(Consignes):
1. Relevez tous les produits que Sax expédie, selon les exemples cités dans le texte sur Churchill et Willy Sax.
2. Rédigez la suite du texte sur l’amitié entre Churchill et Willy Sax, à partir de sa dernière phrase.

Au fil des ans, ils s’écrivent bien plus d’une centaine de lettres et de télégrammes. Souvent, des paquets-cadeaux circulent aussi entre Urdorf et Londres. Sax expédie par exemple du jambon, de l’eau-de-vie, des soupes Knorr, du chocolat suisse et un article dernier cri: des bas nylon pour l’épouse de Churchill. Mais ce qui lie avant tout les deux hommes, ce sont les vacances communes sur la Côte d’Azur, consacrées à la peinture. Le peintre Churchill est fasciné par la lumière méditerranéenne, et le fabricant Sax emporte les couleurs nécessaires pour la capturer dans toute sa splendeur. Il crée même une couleur spécialement pour son ami premier ministre, qui le lui a demandé. Un bleu azur: le bleu Churchill.
Une amitié artistique qui débouche sur de la diplomatie politique
Ce que je qualifierais de «diplomatie picturale amicale» va bien au-delà d’un enthousiasme commun pour l’art. Aucun autre Suisse n’est plus proche de Winston Churchill que Willy Sax. Grâce à ses contacts personnels avec l’homme d’État, l’entrepreneur joue de plus en plus souvent le rôle de facilitateur politique. Il devient une sorte de relais entre Churchill et la Suisse. Il est pour ainsi dire un ambassadeur privé au service d’échanges pacifiques entre les deux pays.

(Données sources):
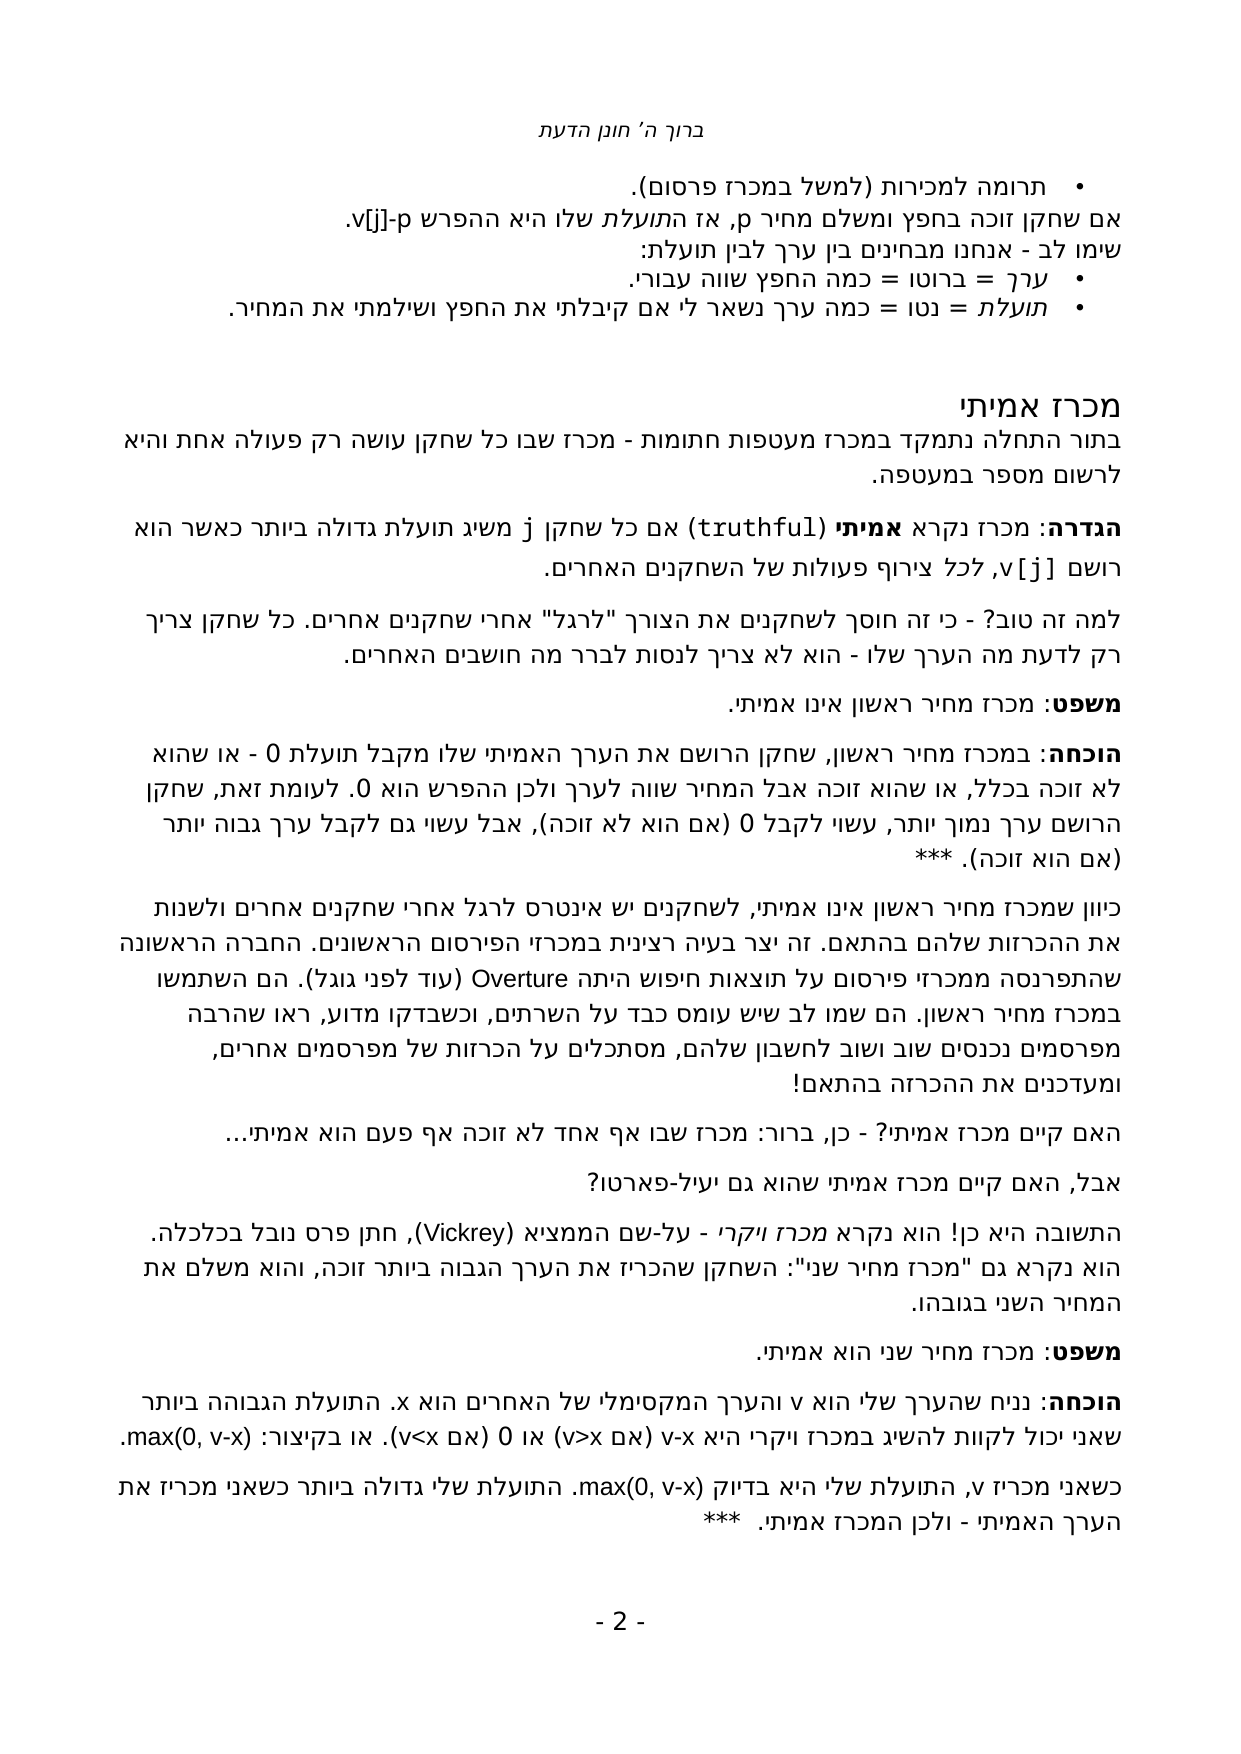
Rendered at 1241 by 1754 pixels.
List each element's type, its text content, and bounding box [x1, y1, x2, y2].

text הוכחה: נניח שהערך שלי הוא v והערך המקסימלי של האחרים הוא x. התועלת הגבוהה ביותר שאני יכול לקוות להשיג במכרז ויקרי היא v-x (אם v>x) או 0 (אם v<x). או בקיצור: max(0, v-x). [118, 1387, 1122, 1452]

(Réponses données):
1.
- du jambon
- de l’eau-de-vie
- des soupes Knorr
- du chocolat suisse
- des bas nylon

2.
Willy Sax se rend par exemple à Londres au printemps 1956 avec Emil Landolt, président du conseil communal de Zurich. Zurich veut alors organiser une exposition de tableaux de Churchill, et Sax doit permettre à Landolt de rencontrer le maître. Mais Churchill refuse l’entrevue sans autre forme de procès. Il ne connaît pas ce Landolt et, après tout, il ne peut pas accueillir tous les présidents de conseil communal de la planète. Sax, en revanche, est tout à fait le bienvenu. Churchill est heureux de savourer une tourte au bœuf et aux rognons, de boire du whisky et de fumer un cigare avec son ami suisse tandis que le «président du conseil communal de Zurich» se dégourdit les jambes dehors.
Le principe de l'autorité collégiale suisse, rassurant pour la population, contrariant pour les visites d’État
Les tentatives de rapprochement de Willy Sax n'échouent pas toujours côté britannique. Il arrive aussi que les usages suisses se mettent en travers du chemin, comme en 1955 lors d'une nouvelle tentative à cheval entre la diplomatie et la sphère privée, cette fois-ci au plus haut niveau. À Berne, Willy Sax rencontre Max Petitpierre, président de la Confédération et ministre des affaires étrangères. Neuf ans plus tôt, lors de sa visite en Suisse, Churchill avait décrit Max Petitpierre comme un homme de première classe. Sax voudrait que les deux hommes se revoient enfin et que Max Petitpierre se joigne à leurs moments de villégiature consacrés à la peinture. Par l’intermédiaire de Sax, comme on peut s’en douter, Churchill adresse ses meilleurs messages au président de la Confédération et lui fait savoir qu’il se réjouit de leur rencontre prochaine.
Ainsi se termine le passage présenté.